Set of tasks =>
a – Which Lost Generation writers does the reading list on early 20th-century Paris say appear in A Moveable Feast?
b – Extend the reading list of books about early 20th-century Paris from its last entry.

Text for analysis =>
----------------

Books about Early 20th Century Paris

A Moveable Feast by Ernest Hemingway

Hemingway's memoirs from the time he spent living in Paris in the 1920s. Mostly focuses on struggles with money, and meeting the right people to help his burgeoning career as a novelist. Juicy bits about other Lost Generation writers like Stein and Fitzgerald.

Down and Out in Paris and London by George Orwell.

A book that is is more about the other side of the années folles in France: rather than Hemingway's bohemian lifestyle of, this is the perspective of a guy working in a kitchen. Describes the hot and frantic life as a lowly employee in the bowels of the grand hotels.

Tropic of Cancer by Henry Miller

A contender for most definitive Lost Generation novels set in Paris. It's another one about being an American living in Paris in the 20's, and it's essentially a memoir thinly disguised as a novel. Compared to the straightforward memoirs above, it's more about sex than money.

----------------

[Plain-text document sources]
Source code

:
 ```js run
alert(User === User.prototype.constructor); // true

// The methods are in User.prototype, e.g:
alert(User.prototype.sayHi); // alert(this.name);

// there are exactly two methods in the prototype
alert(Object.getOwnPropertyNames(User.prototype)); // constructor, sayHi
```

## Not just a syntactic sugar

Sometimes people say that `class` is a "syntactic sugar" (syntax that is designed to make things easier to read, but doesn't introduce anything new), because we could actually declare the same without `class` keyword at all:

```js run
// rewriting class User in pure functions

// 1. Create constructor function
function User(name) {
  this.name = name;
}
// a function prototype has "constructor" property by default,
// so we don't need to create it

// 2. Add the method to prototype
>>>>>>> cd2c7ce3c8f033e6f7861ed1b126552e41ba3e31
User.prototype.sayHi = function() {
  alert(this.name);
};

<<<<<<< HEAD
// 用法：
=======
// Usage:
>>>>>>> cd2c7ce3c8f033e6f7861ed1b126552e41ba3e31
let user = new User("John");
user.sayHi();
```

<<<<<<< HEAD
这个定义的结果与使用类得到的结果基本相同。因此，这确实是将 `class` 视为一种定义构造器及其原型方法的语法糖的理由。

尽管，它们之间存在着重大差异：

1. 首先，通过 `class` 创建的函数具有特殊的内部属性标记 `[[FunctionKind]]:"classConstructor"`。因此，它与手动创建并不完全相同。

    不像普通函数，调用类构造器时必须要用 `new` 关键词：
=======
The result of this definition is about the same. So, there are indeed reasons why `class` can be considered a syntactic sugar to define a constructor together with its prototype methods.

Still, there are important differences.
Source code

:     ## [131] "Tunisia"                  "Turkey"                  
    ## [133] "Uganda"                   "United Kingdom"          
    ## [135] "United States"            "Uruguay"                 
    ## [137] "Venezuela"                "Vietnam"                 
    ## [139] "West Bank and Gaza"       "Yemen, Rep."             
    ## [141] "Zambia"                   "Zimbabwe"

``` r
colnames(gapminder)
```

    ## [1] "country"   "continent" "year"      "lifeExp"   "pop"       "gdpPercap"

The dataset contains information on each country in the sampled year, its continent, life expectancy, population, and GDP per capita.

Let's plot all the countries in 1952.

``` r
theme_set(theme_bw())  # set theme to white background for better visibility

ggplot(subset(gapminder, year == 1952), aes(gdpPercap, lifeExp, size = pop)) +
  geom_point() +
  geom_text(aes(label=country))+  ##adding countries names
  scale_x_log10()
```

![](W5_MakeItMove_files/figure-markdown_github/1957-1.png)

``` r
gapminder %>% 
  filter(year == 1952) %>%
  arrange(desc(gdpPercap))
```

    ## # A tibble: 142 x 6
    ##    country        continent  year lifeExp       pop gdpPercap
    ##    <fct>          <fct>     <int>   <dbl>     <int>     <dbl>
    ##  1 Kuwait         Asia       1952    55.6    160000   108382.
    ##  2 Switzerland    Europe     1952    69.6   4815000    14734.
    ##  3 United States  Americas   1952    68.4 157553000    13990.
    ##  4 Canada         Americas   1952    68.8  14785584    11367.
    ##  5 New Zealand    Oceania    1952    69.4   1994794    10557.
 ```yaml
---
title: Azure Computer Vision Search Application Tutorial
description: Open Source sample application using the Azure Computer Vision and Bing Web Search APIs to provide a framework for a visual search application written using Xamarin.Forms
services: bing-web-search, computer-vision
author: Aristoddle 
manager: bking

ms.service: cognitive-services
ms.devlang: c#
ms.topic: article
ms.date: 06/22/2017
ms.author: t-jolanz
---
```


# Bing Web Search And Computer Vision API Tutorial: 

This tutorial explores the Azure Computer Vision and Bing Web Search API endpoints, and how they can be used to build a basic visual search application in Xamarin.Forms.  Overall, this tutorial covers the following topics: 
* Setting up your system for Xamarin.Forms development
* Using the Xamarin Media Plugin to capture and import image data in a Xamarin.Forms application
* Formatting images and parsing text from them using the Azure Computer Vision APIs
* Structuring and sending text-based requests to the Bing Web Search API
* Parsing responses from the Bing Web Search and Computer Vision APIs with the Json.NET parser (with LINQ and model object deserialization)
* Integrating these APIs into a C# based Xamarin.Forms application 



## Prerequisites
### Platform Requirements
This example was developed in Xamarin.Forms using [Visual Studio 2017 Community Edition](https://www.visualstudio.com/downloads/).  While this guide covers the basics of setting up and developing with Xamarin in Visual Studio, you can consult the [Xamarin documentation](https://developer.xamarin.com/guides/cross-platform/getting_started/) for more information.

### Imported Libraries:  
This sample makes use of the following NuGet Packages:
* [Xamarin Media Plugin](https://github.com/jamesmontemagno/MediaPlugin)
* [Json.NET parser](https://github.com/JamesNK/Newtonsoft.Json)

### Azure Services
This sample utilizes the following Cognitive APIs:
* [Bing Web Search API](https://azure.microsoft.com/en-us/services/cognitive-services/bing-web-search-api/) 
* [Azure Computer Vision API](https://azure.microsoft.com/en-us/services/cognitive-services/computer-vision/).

----------------

Outputs for the tasks =>
a – Stein and Fitzgerald.

b –
See for comparison The Sun Also Rises, which isn't on this list because it's not about Paris, but shares the qualities of being a roman à clef that's concerned with sex. Maybe it's okay to make memoirs about money, but sexual matters must be attended to with at least a little obfuscation?

The Crimes of Paris by Dorothy Hoobler

It opens with the most wistful and romantic depiction of the world of belle époque Paris that I've read. It's about art theft, specifically the theft of the Mona Lisa from the Louvre in 1911.

In Search of Lost Time by Marcel Proust (haven't finished)

Not strictly about Paris, and taking place mostly before the turn of the century. Still, it's a good'un.

Exile's Return by Malcolm Cowley (haven't read)

To me, Cowley is a lost Lost Generation memoirist. All I know is that this book is highly regarded as a memoir of the American expat scene in the 1920s, and that Cowley was disliked by many of his peers, though in secret, because of his position in the literary world.